From the President

Issue: Light

11 August 2015 article

MT Aug 2015 Nigel Brown

This edition of Microbiology Today comes at an important time for the Society. Next month’s Annual General Meeting will consider a series of announcements and decisions. We will learn who has been successful in the elections to Council, Committees and Divisions, and we will find out who the next President will be.

The major decision for members to make is on the recommendation from Council that the Society changes its name. As I mentioned in my introduction to Microbiology Today in February, the word ‘general’ has a very different connotation now compared with 70 years ago when the Society was formed.

Peter Cotgreave gives some of the detail behind the proposal to change the Society’s name in the 'From the Chief Executive' page. While we may be comfortable with the existing name, it does not mean much externally, and we need increasingly to think of our external audiences. Along with the changing name comes a changing strategy to meet a changing world, but our core values and mission have not changed. We are merely delivering these differently.

In addition to the Annual General Meeting on 17 September, it is also the opportunity to hear the presentations of the finalists in the Sir Howard Dalton Young Microbiologist of the Year Competition. I am sure that, as in previous years, the standard of science and its presentation will be very high.

At the same event, one of our distinguished Honorary Members, Professor Dame Anne Glover, will give our Special Lecture. Anne founded a company based on her research at the University of Aberdeen, and was Chief Scientific Adviser for Scotland before becoming Chief Scientific Adviser to the President of the European Commission. She was awarded a DBE in the 2015 Birthday Honours List. She has been heavily engaged in policy work for several years, and her talk should be instructive and fascinating.

As many of you know, I am keen that the Society engages on major policy issues and the work of the Policy Committee has made this happen. Several of the issues that are important internationally – antimicrobial resistance, bioenergy, waste remediation, infectious disease, food security – have a strong microbiology component. It is imperative that our voices are heard on such issues and our expertise brought to bear.

As well as communicating with policy-makers and external audiences, we also need to inform each other. Our excellent Annual Conference four months ago saw the launch of the latest journal in the Society’s portfolio. Microbial Genomics fills a gap in journal provision internationally, and I wish it every success. Of course, success can be helped by members publishing in this or one of our other journals. These are our main income stream and allow us to do the many things we have identified in our strategy. Our conferences would be sorry or expensive affairs without the support of the journals. I am grateful for the vision of our Publishing Committee and staff in developing our activities in the changing environment of scientific publishing.

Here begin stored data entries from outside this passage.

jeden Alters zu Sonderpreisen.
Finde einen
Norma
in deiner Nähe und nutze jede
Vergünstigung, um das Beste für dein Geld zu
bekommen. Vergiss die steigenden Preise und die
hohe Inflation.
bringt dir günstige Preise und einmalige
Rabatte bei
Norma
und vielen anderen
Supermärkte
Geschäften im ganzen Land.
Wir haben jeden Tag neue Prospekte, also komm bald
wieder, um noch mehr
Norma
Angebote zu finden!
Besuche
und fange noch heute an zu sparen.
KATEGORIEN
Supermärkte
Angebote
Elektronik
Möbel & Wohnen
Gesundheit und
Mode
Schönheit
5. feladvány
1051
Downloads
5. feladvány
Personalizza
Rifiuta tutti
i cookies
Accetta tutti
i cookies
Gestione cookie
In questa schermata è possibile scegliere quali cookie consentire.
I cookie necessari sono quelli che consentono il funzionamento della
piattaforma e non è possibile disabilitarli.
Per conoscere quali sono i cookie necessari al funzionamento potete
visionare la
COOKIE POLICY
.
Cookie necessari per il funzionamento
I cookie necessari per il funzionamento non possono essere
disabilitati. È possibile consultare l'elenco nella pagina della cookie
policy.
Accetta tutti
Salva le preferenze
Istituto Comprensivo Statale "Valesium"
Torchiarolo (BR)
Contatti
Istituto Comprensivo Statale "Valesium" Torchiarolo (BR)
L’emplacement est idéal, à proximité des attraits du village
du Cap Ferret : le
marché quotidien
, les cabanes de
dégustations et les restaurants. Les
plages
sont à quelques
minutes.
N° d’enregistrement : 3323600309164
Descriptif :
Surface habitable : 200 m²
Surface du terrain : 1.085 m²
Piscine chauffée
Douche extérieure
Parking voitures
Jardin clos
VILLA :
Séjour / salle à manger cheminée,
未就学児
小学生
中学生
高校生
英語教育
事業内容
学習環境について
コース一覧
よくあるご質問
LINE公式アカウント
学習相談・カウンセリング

This year is the International Year of Light and this edition of Microbiology Today focuses on microbial interactions with light – both in responding to light and in generating light. How many people know that micro-organisms are the main contributors to utilising the sun’s energy through photosynthesis, or that they generate the beautiful phosphorescence seen on some tropical beaches? As microbiologists, we should be telling people about such things as well as telling them about micro-organisms and disease. Of course, the history of microbiology has also been the history of light microscopy, from Leeuwenhoek’s observations of ‘animalcules’ to the sophisticated optical techniques of today. Light has played an important role in microbiology from the discipline’s inception and I hope that you find this edition of Microbiology Today illuminating!